Bill Split by Item

$
$
%
%
Grand Total$130.00
Subtotal$100.00
Tax$10.00
Tip$20.00
PersonItemsTaxTipTotal
Alice$60.00$6.00$12.00$78.00
Bob$40.00$4.00$8.00$52.00

When a group orders very different things, splitting the check evenly is unfair to the person who only had a salad. This itemized bill-split calculator lets each diner pay for exactly what they ordered, then divides the shared tax and tip in proportion to each person’s item total — so the big spenders cover the larger slice of the gratuity and everyone pays their genuine share.

Formula

fraction = items / subtotal; personTotal = items + tax × fraction + tip × fraction

items
Dollar total of one person’s ordered items
subtotal
Sum of every person’s items
tax
Total tax on the subtotal in dollars
tip
Total tip on the subtotal in dollars
fraction
A person’s share of the subtotal

How it works

  1. Add each person and enter the dollar total of the items they personally ordered; the calculator sums these into the bill subtotal.
  2. Enter a single tax percentage and tip percentage that apply to the whole table; these are charged on the combined subtotal.
  3. The shared tax and tip are apportioned to each person by their fraction of the subtotal, and each person’s final total is their items plus their tax and tip share.

Worked example

Alice ordered $60 of food and Bob $40, with 10% tax and a 20% tip on the $100 subtotal.

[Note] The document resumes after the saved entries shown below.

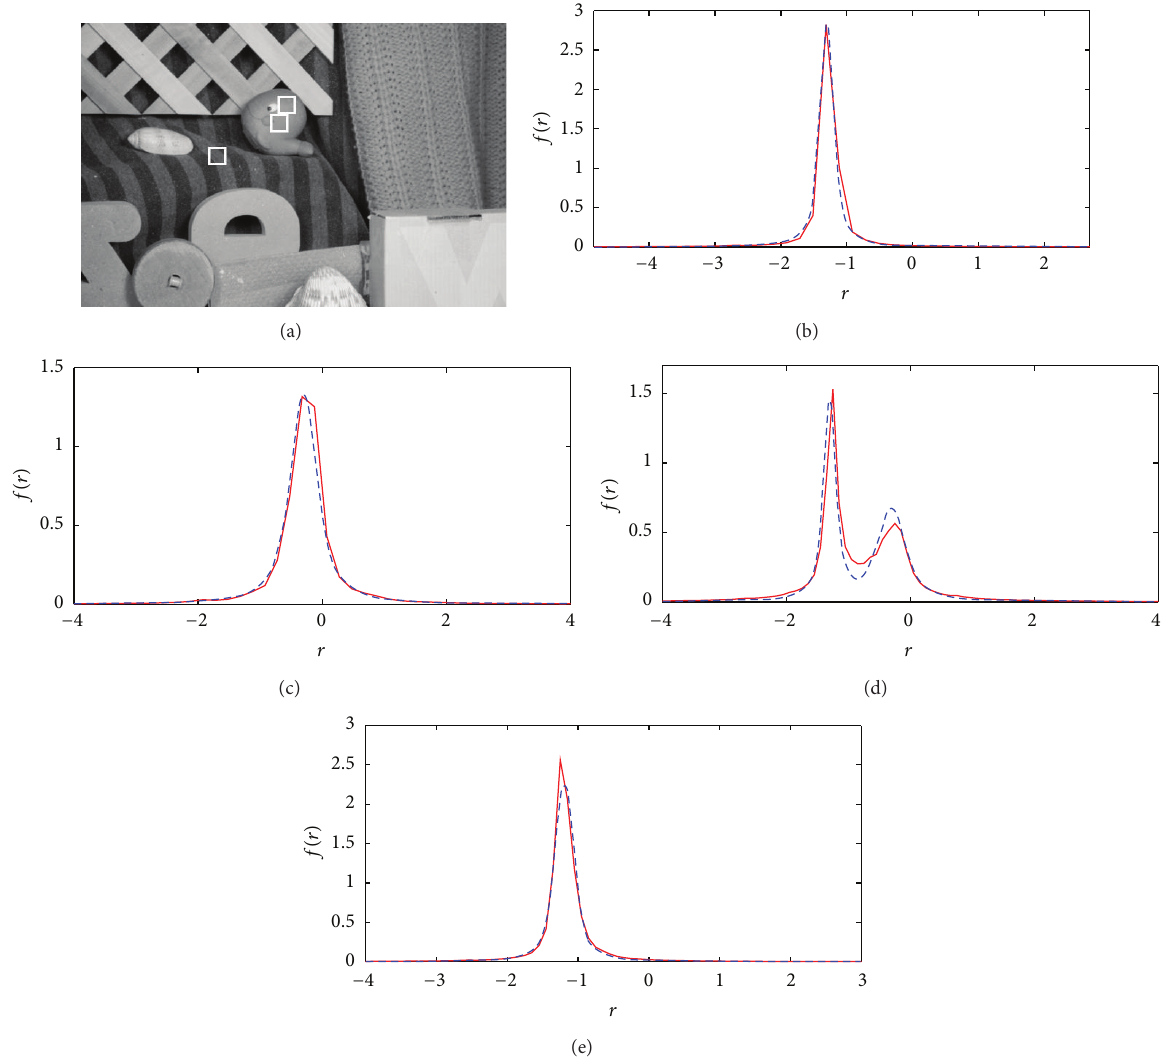
Figure 14: (a) A sample frame of the RubberWhale image sequence. (b) and (c) Theoretical (dashed) and measured (solid) pdf of 𝑟 for two different patches on two different objects highlighted by white rectangles on the sample frame. (d) and (e) Joint pdf of 𝑟 values for two patches: (d) of two different objects and (e) of the same object.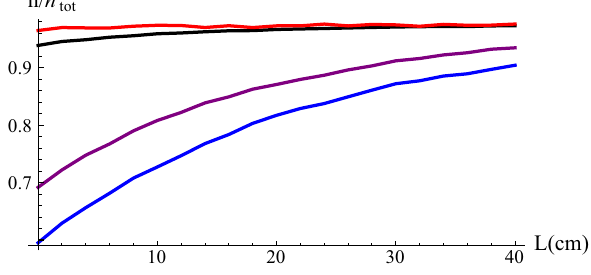
Fig. 9 The fraction of neutrons that are not lost to neutron bounce- back, in the case of a 250 MeV proton beam, as a function of the size of the gap between the target and the converter. The red, black, purple and blue curves correspond to a Bi target with a LiOD · D 2 O converter, a Pb target with a LiOD · D 2 O converter, a W target with a LiOD converter and a W target with a LiOD · D 2 O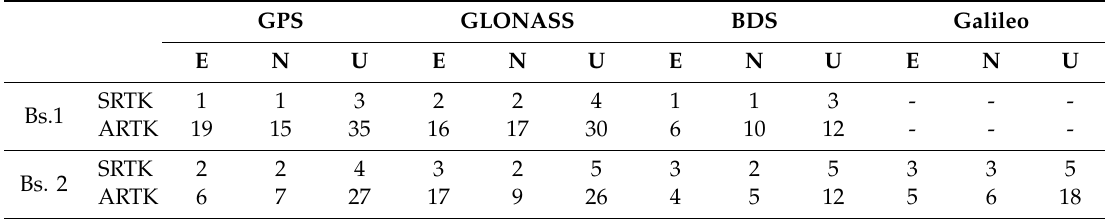
Figure 3. RTK position errors resulting from synchronous ( top ) and asynchronous ( bottom ) data in Session A1 for Bs.2. Table 5. The root mean square (RMS) errors (mm) of SRTK and ARTK solutions for Bs.1 and 2.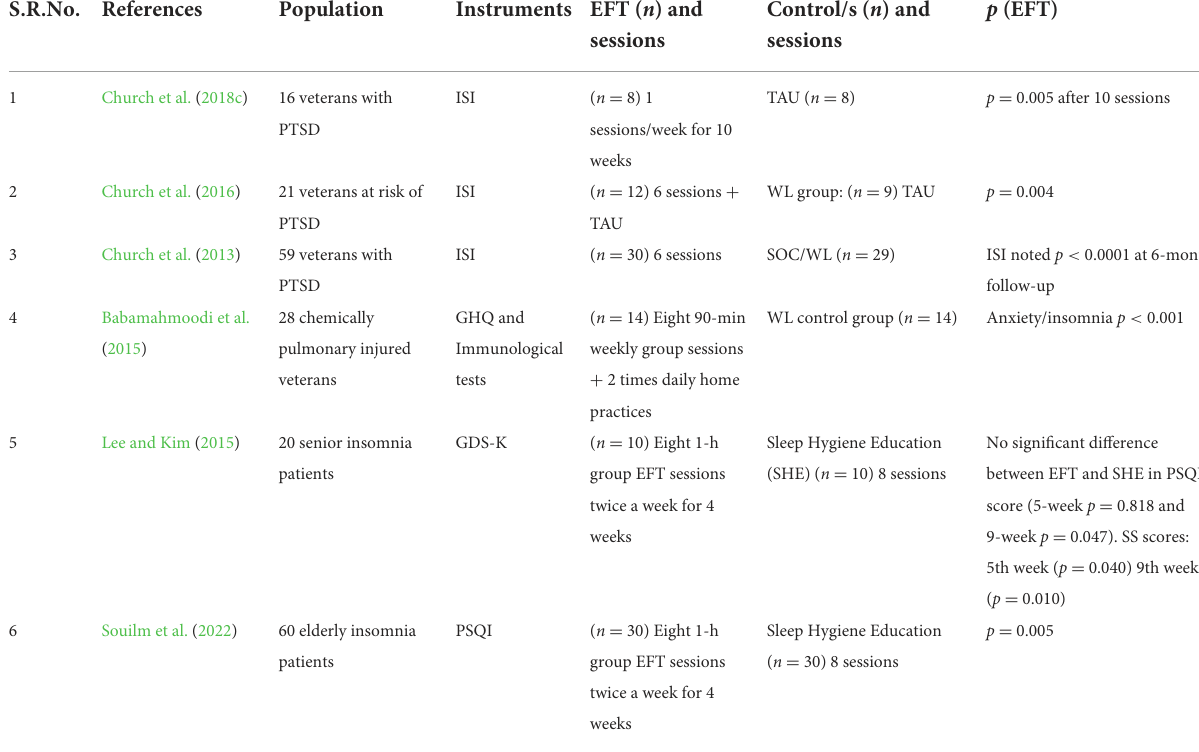
TABLE 13 RCTs measuring insomnia as a primary or secondary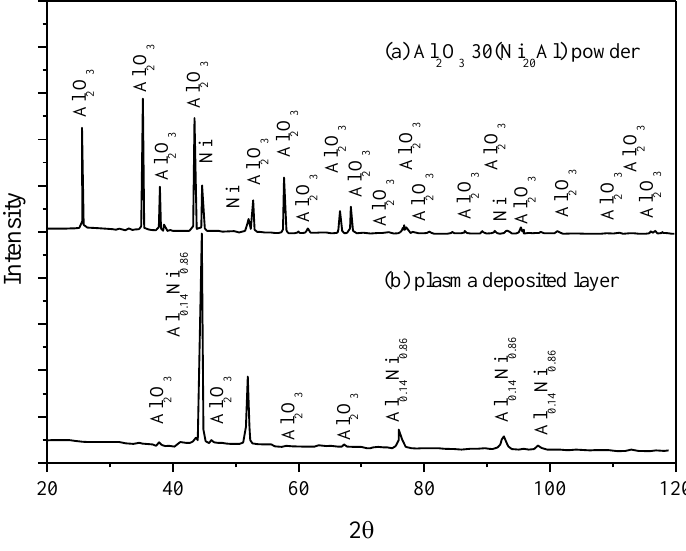
Figure 3. Comparative X-ray diffraction spectra of the Al 2 O 3 ·30(Ni 20 Al) powder and of the resulting plasma-deposited layer on the surface of the CuAl10Ni5Fe2.5Mn1 sample. ( a ) Diffraction spectrum for Al 2 O 3 30(Ni 20 Al) powder; ( b ) Diffraction spectrum for plasma deposited layer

  1. Subtotal = $60 + $40 = $100; tax = $10.00; tip = $20.00.
  2. Alice’s fraction = 60 ÷ 100 = 60%, so she owes $6.00 tax + $12.00 tip on top of $60 = $78.00.
  3. Bob’s fraction = 40 ÷ 100 = 40%, so he owes $4.00 tax + $8.00 tip on top of $40 = $52.00.

Alice pays $78.00 and Bob pays $52.00, totaling the $130.00 grand total.

Frequently asked questions

How is this different from an even split?
An even split divides the whole check equally regardless of what each person ordered. This calculator charges each person for their own items and only shares the tax and tip, which is fairer when orders differ a lot.
Why is the tip split by item total instead of evenly?
Tax and tip scale with the cost of what was ordered, so apportioning them by each person’s share of the subtotal keeps the split proportional. Someone who ordered more pays a larger part of the gratuity.
Do the per-person totals always add up to the grand total?
They add up to within a cent or so. Because each person’s amount is rounded to the nearest cent individually, the rounded shares can differ from the exact grand total by a few cents.
Can I enter tax and tip as dollar amounts instead of percentages?
This tool takes tax and tip as percentages of the subtotal. To match a fixed dollar tip, divide it by the subtotal and multiply by 100 to get the equivalent percentage.